Mayan-themed architecture in Southern California is typically associated with Frank Lloyd Wright's astonishing 1920s textile-block structures, among them his Hollyhock and Ennis houses, both distinguished Los Angeles landmarks. But in the early '70s, architect Howard Lapham, an admirer of Wright's, created his own impressive take on Mayan Revival style, high on a desert hilltop near Palm Springs. Called Ichpa Mayapan ("exclusive estate"), Lapham's 11,000-square-foot glass-and-stucco fantasia features a hand-carved Mayan calendar in its entrance court, a façade richly embellished with stylized Mesoamerican motifs, and a keystone-shaped pool presided over by a colossal Mayan-inspired stone figure. The property, located within the Thunderbird Heights community in Rancho Mirage, offers commanding views of the improbably emerald valley floor and its many golf courses, as well as of Sunnylands, the former Leonore and Walter Annenberg estate designed in the '60s by A. Quincy Jones at the junction of Frank Sinatra and Bob Hope drives.
A few years ago, when L.A.-based designer Michael S. Smith was working on a new visitors' center for Sunnylands (now a museum and unofficial western Camp David), he found himself captivated by Ichpa Mayapan. "I was constantly looking at this house up on the mountain, the highest-elevation home in Rancho Mirage," says Smith, who notes a kinship between Sunnylands and Ichpa Mayapan in their "clean lines, broad roofs, and green lawns--a great refinement and opulence in the middle of this harsh wilderness."
Ultimately Smith and his partner, James Costos, the U.S. ambassador to Spain and Andorra, decided to buy Ichpa Mayapan as a weekend retreat. Over the past two years they have meticulously restored its exterior, while Smith has thoroughly reimagined the dilapidated interiors based on a "movie in my head," as he puts it. "I became fascinated by the era that the house embodies," he says."It reflects a certain type of Hollywood glamour from the lotus-eating period of the late '60s and early '70s, not the more vaunted and thoroughly enshrined Hollywood of the '50s."
The living room, where Smith and the ambassador often entertain guests, is in many ways the heart of the house. "As I was conceiving the rooms," Smith says, "I kept thinking of Joan Didion's essay 'In Hollywood,' from The White Album, where she describes important homes of the period as being 'filled with white phalaenopsis and cymbidium orchids and needlepoint rugs and the requisite scent of Rigaud candles.' That is the spirit we're channeling."

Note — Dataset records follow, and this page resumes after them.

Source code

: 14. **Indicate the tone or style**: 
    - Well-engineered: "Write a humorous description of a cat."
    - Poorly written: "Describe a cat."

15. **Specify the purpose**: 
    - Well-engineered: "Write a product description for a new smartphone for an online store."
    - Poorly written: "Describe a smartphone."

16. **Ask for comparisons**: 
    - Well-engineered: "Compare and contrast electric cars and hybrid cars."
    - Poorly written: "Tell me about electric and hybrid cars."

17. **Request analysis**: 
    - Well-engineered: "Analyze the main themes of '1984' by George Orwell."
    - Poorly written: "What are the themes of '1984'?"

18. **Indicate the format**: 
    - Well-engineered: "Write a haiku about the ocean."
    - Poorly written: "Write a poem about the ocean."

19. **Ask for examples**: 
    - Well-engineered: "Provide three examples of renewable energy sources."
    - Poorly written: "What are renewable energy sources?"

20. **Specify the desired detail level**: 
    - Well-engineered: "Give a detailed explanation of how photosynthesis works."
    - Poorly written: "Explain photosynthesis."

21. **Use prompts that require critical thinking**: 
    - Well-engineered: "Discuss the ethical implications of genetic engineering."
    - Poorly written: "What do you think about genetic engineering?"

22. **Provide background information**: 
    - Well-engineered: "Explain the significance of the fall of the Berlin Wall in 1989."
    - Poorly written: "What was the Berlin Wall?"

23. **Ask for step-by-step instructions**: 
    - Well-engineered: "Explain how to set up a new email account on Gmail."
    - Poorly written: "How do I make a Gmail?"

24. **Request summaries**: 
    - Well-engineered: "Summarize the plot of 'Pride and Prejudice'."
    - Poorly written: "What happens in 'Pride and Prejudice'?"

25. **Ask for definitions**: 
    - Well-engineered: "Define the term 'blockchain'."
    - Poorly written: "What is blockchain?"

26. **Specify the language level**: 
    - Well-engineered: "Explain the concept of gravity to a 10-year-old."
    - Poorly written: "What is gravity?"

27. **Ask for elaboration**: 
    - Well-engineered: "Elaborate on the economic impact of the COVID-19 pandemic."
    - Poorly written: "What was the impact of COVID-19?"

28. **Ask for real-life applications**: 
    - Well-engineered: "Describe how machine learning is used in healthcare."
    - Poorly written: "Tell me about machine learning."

This being essentially a pavilion-style villa, the indoor spaces flow seamlessly to the outdoors, with numerous openings to the long terrace that spans the back of the house. Broad steps cascade down to the showstopping pool, where the Mayan figure at the far end holds torches, which are lit for added drama in the evenings. It's an undeniably compelling spot. "From here you can't see any other houses," notes Costos. "We're situated perfectly in a notch in the mountain--rolling desert hills to the north, jagged peaks to the south--so it's totally private. Then you have the constant play of light across the Coachella Valley. It's just the right amount of change to keep you peacefully stimulated."